If you hurt yourself and were bleeding, would you enlarge the wound to make it worse? Of course not! You would clean the wound, treat it with ointment, and cover it with a bandage so that it could heal.
I watched an excellent TEDx talk today in which the speaker, Guy Winch (a psychologist), discusses how we need to learn emotional first aid. If we learn how to protect ouselves and take care of our hearts and minds, we can learn to be emotionally healthy.
This is huge!
Opening the drapes
I have been learning this myself over the last 11 years. I am still working hard to learn how to do this. Just understanding that we have power to change our thoughts and hence our emotions is life-changing. It is like opening the curtains and a window to let the warm sunshine and fresh air into a dark, cold, stale room.
We each have the power to nurture good emotional health! AND to teach our children how to do the same!
“What do we know about maintaining our psychological health?…”
“What do we teach our children about emotional hygiene?…”
“You know, we sustain psychological injuries even more often than we do physical ones.”
Good emotional hygiene
Dr. Winch explains that negative experiences such as loneliness, failure, and rejection can have a powerful impact on us unless we handle them in a way that is emotionally healthy. We need to recognize how we approach challenges such as these and practice good emotional hygiene.
“You have to fight feelings of helplessness….You have to gain control over the situation. You have break this kind of negative cycle before it begins.

Supplied material —
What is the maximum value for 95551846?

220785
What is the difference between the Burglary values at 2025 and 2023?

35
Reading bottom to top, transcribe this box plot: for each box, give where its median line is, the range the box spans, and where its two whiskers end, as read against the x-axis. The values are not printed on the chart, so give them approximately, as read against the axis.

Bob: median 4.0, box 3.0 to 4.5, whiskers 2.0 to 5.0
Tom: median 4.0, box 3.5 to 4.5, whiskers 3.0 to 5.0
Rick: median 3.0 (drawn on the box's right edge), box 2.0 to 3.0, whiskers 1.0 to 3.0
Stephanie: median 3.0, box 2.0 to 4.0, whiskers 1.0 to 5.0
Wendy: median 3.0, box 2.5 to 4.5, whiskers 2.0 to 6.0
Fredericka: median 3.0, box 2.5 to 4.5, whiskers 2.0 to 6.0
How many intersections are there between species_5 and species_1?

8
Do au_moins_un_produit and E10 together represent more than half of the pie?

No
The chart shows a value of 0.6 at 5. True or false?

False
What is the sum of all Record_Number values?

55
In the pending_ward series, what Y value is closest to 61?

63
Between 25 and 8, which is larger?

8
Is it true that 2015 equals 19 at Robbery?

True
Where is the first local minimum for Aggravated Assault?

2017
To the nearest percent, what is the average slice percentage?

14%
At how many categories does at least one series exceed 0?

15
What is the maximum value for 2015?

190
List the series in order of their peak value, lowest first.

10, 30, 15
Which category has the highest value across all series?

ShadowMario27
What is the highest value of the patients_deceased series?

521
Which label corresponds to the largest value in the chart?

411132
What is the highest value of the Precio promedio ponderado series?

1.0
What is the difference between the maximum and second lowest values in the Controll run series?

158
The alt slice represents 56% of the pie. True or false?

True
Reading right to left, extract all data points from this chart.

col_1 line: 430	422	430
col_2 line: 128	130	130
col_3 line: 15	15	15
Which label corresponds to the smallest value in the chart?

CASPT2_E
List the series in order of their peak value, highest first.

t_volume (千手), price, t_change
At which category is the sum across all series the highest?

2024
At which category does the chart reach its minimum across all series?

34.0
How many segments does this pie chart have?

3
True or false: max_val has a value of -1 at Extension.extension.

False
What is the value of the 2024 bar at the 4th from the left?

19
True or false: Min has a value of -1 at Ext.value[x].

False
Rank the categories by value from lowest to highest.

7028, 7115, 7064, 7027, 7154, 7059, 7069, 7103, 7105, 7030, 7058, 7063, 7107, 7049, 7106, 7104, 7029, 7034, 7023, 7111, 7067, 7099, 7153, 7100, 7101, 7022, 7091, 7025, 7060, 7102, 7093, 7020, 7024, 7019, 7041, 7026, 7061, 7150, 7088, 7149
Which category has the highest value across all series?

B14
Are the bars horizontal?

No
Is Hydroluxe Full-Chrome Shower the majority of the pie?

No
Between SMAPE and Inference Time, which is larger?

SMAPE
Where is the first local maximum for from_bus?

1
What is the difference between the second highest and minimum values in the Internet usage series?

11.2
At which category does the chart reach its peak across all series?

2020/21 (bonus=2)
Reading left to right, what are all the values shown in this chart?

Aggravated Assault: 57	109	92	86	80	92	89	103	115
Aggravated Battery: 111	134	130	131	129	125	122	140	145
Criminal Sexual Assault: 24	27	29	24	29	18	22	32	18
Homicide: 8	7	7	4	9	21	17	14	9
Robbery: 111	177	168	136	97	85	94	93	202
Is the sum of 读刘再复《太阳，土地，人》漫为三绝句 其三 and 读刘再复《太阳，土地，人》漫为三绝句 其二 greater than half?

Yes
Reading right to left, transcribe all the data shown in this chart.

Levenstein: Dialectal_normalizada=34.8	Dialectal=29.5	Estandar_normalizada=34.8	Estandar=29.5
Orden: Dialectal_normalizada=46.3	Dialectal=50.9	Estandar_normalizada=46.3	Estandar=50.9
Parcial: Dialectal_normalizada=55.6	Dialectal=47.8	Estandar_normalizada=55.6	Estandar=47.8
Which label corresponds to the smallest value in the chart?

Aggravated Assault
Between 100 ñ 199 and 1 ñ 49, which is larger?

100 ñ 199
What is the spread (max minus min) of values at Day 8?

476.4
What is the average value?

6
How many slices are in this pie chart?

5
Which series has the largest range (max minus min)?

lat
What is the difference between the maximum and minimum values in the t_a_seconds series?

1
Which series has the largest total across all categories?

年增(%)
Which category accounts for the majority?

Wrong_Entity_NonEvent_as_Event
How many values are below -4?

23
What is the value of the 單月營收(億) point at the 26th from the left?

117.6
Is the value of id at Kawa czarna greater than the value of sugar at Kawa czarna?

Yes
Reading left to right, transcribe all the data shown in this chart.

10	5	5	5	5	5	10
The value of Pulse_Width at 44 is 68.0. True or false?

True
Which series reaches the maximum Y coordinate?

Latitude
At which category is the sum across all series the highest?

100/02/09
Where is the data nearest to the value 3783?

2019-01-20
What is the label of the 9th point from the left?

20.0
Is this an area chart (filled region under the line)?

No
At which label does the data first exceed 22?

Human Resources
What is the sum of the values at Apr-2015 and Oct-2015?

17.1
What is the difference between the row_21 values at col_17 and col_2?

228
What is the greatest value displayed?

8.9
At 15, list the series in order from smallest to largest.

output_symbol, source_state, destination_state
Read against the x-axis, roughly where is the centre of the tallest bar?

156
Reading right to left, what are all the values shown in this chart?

To do —
Transcribe word for word the passage of the post on emotional first aid that opens with the words containing "This is huge!" and closes with "do the same!".

Task solution —
This is huge!
Opening the drapes
I have been learning this myself over the last 11 years. I am still working hard to learn how to do this. Just understanding that we have power to change our thoughts and hence our emotions is life-changing. It is like opening the curtains and a window to let the warm sunshine and fresh air into a dark, cold, stale room.
We each have the power to nurture good emotional health! AND to teach our children how to do the same!